As an economist, I also think it matters how long it took to earn this return.  Ignoring that, Fred explains his terms:

In VC parlance, the batting average is the number of times you make a successful investment divided by the total number of investments you make.

Depending on what types of investments you make — late stage (less risky) or early stage (more risky) — the expected batting average will be different.  In order to earn a respectable final return then, a low batting average has to include at least a couple of home runs to “make the fund”:

[I]f you are an early stage investor (like our firm Union Square Ventures), then it is a different story. I’ve said many times [...] that our target batting average is “1/3, 1/3, 1/3″ which means that we expect to lose our entire investment on 1/3 of our investments, we expect to get our money back (or maybe make a small return) on 1/3 of our investments, and we expect to generate the bulk of our returns on 1/3 of our investments.
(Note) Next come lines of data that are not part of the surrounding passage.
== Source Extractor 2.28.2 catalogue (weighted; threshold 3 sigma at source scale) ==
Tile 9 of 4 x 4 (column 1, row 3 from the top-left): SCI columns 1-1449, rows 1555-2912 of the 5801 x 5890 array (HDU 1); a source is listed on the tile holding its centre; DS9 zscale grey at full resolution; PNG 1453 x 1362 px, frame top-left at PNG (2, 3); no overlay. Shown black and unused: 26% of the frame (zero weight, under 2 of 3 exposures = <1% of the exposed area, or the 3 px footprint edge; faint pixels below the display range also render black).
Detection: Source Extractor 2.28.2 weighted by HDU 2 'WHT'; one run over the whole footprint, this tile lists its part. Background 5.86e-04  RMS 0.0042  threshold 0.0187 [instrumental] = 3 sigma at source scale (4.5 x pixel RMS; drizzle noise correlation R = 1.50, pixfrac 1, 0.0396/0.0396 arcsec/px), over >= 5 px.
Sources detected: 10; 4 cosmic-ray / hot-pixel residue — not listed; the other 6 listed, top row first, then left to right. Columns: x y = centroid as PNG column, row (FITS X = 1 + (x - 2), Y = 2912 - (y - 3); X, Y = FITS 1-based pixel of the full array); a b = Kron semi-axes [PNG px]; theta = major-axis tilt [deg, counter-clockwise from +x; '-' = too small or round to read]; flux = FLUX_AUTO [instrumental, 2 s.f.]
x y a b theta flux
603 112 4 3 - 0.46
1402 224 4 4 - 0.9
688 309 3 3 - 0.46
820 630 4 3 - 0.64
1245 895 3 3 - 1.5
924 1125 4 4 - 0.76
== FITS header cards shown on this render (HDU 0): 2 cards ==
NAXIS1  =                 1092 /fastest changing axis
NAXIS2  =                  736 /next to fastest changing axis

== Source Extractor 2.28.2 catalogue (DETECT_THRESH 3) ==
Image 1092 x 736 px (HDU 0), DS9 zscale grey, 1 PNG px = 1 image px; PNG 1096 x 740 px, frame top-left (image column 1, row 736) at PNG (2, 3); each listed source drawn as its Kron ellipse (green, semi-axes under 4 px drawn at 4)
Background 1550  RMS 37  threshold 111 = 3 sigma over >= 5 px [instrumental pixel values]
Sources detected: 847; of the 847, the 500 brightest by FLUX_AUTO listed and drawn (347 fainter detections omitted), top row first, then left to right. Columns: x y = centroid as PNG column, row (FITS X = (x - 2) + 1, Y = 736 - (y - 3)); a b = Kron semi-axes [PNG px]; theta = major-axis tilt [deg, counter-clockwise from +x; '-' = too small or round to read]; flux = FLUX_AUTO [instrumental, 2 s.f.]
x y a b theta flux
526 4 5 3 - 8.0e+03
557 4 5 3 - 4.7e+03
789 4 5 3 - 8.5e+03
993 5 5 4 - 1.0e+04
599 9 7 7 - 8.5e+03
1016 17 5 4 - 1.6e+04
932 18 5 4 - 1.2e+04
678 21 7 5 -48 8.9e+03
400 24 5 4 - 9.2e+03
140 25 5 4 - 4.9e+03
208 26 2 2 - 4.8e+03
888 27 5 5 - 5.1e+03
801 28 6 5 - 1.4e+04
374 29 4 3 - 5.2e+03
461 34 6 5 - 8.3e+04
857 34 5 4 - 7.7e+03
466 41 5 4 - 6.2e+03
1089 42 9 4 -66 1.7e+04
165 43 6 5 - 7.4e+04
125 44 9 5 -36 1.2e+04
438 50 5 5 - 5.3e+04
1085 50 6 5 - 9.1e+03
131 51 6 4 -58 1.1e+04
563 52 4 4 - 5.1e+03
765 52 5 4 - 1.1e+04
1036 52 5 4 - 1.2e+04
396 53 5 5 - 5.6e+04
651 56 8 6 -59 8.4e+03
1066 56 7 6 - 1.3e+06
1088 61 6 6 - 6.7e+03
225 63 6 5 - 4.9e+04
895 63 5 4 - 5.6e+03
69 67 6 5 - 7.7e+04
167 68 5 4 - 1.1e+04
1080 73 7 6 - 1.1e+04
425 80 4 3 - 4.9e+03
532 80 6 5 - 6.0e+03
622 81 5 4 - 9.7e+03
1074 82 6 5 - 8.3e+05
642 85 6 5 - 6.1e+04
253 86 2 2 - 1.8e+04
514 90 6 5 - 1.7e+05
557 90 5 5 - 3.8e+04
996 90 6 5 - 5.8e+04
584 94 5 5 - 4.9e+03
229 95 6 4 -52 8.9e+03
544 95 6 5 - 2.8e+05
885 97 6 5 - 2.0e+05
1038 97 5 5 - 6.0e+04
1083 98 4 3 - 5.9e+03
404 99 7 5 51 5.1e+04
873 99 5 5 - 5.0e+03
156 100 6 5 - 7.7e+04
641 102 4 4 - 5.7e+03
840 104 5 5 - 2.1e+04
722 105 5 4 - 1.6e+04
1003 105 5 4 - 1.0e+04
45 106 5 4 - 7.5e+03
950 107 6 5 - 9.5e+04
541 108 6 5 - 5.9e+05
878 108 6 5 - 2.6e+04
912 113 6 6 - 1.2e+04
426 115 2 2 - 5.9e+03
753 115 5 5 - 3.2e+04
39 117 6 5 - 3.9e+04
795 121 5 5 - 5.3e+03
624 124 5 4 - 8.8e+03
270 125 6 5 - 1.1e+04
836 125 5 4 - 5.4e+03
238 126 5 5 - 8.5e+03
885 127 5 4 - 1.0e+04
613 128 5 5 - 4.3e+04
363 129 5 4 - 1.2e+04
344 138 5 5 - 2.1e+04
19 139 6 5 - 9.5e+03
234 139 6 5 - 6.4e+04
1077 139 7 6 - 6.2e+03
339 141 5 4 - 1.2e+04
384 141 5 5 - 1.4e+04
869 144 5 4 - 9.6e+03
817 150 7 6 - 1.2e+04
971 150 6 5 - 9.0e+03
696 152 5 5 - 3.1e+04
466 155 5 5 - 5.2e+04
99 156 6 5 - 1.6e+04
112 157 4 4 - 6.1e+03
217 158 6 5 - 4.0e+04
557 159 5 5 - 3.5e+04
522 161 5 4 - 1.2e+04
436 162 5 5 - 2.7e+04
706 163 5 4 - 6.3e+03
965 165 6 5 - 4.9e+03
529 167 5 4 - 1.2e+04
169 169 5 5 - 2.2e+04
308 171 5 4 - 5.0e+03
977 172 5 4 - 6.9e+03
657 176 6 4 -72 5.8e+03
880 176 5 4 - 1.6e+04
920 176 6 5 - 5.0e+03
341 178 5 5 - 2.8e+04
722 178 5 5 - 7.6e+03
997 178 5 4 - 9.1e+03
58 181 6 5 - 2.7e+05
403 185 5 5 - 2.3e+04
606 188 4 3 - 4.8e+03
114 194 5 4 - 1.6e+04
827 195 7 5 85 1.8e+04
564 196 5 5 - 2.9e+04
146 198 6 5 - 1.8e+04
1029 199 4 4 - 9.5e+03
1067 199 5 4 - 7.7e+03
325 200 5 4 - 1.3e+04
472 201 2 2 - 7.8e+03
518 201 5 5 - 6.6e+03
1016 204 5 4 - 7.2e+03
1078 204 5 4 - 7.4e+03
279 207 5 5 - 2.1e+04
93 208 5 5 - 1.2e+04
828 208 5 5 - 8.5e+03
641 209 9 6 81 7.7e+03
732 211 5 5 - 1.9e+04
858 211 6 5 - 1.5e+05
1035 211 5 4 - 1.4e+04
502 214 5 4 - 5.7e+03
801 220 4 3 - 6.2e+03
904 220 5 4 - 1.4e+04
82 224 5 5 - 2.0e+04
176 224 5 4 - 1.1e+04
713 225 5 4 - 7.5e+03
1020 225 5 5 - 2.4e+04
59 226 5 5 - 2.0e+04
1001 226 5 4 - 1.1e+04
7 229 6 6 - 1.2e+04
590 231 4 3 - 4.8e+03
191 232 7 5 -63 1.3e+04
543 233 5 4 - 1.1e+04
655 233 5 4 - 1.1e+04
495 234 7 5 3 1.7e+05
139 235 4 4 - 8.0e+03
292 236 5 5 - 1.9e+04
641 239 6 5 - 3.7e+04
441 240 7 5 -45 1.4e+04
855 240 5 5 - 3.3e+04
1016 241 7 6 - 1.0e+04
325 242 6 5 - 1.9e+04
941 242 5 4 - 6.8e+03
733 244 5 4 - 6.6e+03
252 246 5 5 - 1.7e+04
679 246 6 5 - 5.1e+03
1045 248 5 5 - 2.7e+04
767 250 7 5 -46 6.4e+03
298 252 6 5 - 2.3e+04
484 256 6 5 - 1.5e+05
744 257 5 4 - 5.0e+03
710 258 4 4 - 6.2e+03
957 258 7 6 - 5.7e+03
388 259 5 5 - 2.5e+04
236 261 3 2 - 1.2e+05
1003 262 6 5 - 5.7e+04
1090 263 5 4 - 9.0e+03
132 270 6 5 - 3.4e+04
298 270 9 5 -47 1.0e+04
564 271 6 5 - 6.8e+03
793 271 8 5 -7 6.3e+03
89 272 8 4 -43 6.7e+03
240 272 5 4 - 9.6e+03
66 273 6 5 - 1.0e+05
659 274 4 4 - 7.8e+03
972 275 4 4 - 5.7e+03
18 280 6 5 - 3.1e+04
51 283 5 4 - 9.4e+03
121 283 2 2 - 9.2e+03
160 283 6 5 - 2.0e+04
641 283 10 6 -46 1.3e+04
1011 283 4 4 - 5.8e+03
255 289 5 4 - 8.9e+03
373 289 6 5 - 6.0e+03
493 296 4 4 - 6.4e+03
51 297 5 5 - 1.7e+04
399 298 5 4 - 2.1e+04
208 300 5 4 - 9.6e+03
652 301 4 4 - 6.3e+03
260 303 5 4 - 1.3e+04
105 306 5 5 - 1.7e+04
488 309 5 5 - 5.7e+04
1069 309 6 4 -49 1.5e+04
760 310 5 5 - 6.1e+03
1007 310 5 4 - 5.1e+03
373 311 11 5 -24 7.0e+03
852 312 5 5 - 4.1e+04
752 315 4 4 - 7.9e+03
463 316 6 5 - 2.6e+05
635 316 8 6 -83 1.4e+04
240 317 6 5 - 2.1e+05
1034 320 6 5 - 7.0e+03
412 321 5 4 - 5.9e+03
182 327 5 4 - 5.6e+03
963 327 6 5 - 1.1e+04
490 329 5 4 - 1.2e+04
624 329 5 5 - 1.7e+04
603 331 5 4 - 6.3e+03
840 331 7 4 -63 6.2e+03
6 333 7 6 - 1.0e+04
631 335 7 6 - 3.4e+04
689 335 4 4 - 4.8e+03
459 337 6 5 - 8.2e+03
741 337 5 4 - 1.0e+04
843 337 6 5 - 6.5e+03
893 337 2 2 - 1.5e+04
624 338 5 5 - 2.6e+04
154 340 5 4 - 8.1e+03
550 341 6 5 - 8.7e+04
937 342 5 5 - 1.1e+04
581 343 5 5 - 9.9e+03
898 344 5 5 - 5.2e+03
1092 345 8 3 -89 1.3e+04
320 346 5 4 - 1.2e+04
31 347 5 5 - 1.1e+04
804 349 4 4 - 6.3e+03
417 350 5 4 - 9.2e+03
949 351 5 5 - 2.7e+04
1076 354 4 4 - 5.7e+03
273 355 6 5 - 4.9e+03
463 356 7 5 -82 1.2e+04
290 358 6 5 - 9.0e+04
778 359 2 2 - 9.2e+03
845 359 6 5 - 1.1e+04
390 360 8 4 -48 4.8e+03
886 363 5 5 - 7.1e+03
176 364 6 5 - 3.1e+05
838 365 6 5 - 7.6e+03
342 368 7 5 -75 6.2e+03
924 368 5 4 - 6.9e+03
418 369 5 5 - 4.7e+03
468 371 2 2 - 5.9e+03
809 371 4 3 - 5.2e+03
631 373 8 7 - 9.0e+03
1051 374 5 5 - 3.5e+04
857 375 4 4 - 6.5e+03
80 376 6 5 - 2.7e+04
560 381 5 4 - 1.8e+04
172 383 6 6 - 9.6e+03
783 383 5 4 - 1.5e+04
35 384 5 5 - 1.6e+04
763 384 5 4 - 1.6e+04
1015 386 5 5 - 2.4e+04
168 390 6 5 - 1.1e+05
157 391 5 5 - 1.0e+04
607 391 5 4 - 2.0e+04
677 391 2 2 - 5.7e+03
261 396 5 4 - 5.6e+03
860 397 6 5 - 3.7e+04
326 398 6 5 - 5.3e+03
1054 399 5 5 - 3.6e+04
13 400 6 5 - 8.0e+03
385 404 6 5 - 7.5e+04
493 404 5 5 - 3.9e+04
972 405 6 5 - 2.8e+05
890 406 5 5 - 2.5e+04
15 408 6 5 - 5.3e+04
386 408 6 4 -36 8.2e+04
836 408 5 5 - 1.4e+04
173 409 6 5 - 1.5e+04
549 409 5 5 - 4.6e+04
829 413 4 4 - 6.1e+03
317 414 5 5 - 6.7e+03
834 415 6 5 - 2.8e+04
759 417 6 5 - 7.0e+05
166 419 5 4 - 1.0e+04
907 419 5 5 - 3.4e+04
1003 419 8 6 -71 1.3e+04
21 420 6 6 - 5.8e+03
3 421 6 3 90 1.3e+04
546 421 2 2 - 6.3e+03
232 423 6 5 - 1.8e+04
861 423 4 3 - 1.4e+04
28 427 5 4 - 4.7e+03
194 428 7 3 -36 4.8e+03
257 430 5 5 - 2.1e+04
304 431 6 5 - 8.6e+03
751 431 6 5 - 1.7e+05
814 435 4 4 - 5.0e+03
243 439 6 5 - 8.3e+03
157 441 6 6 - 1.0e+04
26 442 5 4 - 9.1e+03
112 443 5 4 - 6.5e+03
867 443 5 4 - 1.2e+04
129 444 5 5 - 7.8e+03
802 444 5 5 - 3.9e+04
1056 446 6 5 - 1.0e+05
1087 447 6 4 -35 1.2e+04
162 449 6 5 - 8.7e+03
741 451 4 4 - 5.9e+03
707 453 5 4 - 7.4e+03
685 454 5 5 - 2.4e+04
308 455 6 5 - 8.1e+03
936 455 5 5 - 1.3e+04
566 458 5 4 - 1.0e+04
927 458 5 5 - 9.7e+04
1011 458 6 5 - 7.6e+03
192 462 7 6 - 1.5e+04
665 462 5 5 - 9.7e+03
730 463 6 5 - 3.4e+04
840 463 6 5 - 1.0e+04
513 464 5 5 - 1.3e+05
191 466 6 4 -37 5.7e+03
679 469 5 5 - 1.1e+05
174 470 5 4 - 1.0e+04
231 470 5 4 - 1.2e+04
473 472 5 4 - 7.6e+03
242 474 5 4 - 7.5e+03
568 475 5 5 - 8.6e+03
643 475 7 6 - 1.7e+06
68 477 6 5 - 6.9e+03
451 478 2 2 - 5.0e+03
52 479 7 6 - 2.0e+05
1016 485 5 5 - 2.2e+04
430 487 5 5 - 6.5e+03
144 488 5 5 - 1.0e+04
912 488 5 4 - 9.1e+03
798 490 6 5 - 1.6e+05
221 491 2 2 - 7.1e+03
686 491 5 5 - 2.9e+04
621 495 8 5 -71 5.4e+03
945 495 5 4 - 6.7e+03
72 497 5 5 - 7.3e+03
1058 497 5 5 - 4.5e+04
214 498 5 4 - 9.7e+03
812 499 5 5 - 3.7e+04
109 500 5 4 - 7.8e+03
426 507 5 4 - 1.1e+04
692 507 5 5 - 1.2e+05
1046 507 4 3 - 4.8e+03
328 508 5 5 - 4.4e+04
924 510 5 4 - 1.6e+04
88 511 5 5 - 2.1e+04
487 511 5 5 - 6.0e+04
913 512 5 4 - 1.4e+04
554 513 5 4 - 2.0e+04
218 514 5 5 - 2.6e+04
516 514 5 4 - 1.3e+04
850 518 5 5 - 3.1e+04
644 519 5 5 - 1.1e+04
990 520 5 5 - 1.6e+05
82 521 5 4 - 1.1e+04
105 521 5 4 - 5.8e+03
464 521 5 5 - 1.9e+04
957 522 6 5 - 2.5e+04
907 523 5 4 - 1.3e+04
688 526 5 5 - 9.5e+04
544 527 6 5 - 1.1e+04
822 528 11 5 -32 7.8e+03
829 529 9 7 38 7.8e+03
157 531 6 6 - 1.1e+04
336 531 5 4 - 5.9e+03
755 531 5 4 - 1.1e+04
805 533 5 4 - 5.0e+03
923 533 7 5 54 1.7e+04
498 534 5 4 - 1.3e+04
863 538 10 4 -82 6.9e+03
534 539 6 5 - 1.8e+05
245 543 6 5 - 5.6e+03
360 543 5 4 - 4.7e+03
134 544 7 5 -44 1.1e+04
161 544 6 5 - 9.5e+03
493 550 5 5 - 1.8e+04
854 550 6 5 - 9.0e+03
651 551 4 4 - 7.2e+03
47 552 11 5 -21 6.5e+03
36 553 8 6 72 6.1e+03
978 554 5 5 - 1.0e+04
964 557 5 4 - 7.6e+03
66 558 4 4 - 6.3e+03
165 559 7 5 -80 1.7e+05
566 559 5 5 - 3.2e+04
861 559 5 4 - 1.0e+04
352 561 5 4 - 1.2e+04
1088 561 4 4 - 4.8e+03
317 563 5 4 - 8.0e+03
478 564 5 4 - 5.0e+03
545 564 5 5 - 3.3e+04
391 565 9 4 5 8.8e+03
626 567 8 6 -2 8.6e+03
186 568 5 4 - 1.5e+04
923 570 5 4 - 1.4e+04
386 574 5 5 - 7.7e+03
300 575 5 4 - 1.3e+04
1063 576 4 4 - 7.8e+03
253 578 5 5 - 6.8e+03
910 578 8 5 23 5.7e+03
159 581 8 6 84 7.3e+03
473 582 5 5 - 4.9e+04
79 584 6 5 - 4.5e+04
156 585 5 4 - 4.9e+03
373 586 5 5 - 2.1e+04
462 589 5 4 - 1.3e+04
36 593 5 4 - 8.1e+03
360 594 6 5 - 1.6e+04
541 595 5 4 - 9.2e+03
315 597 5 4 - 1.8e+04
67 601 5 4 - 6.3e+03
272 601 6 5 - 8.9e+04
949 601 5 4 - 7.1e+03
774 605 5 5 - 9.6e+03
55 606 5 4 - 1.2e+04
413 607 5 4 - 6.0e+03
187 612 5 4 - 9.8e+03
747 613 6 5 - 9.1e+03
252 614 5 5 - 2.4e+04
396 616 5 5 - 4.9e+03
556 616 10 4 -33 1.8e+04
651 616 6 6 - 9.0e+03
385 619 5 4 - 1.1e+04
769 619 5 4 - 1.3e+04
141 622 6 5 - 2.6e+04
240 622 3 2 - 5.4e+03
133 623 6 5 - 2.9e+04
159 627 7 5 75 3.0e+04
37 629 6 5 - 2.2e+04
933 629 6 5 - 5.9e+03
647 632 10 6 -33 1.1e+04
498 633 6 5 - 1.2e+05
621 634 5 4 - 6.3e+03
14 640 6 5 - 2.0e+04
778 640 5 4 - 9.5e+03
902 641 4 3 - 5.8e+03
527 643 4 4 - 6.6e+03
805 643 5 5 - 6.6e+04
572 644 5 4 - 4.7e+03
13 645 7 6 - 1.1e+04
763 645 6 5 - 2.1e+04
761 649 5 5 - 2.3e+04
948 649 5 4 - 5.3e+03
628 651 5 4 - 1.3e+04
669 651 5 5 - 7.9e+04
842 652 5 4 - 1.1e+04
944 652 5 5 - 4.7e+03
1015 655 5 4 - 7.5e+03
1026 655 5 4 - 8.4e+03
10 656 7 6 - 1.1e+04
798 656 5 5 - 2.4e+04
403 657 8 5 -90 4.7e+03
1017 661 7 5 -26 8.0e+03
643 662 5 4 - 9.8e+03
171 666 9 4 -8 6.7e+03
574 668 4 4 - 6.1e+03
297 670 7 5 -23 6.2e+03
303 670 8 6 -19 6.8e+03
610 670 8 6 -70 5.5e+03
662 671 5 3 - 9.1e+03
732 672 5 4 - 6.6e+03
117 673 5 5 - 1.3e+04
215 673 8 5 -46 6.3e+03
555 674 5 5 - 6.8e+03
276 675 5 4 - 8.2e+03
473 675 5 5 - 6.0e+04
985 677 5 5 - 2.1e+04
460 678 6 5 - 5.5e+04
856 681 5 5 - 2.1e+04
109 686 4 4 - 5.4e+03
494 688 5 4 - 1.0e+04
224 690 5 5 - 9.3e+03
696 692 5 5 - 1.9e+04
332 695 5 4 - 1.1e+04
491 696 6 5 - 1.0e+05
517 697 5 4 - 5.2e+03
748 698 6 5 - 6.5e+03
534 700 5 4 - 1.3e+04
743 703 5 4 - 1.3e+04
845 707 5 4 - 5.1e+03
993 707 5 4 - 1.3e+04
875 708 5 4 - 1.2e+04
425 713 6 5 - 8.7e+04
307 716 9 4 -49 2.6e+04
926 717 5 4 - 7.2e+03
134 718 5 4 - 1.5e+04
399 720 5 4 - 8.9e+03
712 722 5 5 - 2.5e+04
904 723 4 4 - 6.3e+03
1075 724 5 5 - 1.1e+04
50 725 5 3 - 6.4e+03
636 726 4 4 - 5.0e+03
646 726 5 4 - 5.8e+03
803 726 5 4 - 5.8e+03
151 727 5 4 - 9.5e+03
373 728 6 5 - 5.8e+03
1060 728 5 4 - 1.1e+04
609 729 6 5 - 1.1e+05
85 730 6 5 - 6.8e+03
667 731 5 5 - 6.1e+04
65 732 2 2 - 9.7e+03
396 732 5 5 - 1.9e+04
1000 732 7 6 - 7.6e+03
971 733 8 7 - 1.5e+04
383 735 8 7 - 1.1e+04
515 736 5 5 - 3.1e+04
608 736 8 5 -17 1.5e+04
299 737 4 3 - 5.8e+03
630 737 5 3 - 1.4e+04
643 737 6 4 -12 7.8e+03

Surprisingly, this division of returns looks very similar to the empirical results of the mixture model in my venture capital returns paper.  Some 1/3 of investments earn a positive mean return, while the remain earn a negative annualized return. The large positive alphas in the bottom 1/3 regimes have a negative expected return and significant systematic risk. Fred confirms that at least for early stage investors, outliers generate the bulk of the returns:

I’ve also said on this blog a bunch of times that we look for one investment to return the entire fund. In the case of our 2004 fund, that would be a $125mm return on one single investment.

Fred suggests that late-stage investors typically hit “100%” but have lower average returns. How can I reconcile these anecdotal facts with my paper’s results?  First, what Fred states are goals, not actual results.  Next, the final weights and returns look much like those earned by early-stage VCs rather than late-stage investors.  My model effectively averages across all VC investments, so the final mixture weights are across all stages and industries.   The model says something about the full population of VC investment opportunities that the average VC faces.

Ignoring investment skill or sorting, suppose that a VC simply draws from one of the three “bins” in the final mixture distribution.  My last draft suggests these are the possible outcomes:

Full VC Returns Mixture Results
Probability Mean Log Return (annualized) Std. log return
32.5% -32% 146%
34% 4.5% 32%
33.6% -19% 103%

66% of the time the investment will have a negative expected return (in an annualized sense).  However, once a VC chooses a bad “bin” they face an enormous amount of idiosyncratic risk, so they could earn a large return with a small probability.  I ran the mixture model separately for early and late-stage investments:

Early-stage VC Returns Mixture Results
Probability Mean Log Return (annualized) Std. log return
22% -50% 157%
33% 7% 37%
44% -15% 90%

Here, the mixture weights suggest that again, 66% of investments have a negative expected return. Probability has shifted from the very low return state to the low return state. The last table shows the distribution of returns for late-stage investments:

Early-stage VC Returns Mixture Results
Probability Mean Log Return (annualized) Std. log return
10% 1.7% 6%
52% 2% 53%
38% -16% 127%

Note: the low volatility and probability of the first stage may suggest a two-state, rather than three-state model.

For late-stage investments, only 38% have a negative expected return, while 52% “break-even.” The expected return to all late-stage investments is -%5 versus -15% for early-stage investments.  Late-stage investors earn higher average returns, face much less risk, but don’t have the same opportunities for outliers.  It is not immediately clear whether the late-stage estimates confirm the “100%” batting average , as the model’s final predict 50% of both late and early-stage investment lose money.  The implied cdfs of each sub-sample show that early-stage investments have much more left-tail risk:

The cdf for early and late stage investments

The cdf for early and late stage investments

Do late-stage investors bat “100%”?  The data suggests the have less left-tail risk, a near zero expected return and low volatility.  Although presented for early-stage investors, the full population of VC returns looks much like the “1/3,1/3,1/3″ model proposed by Fred Wilson.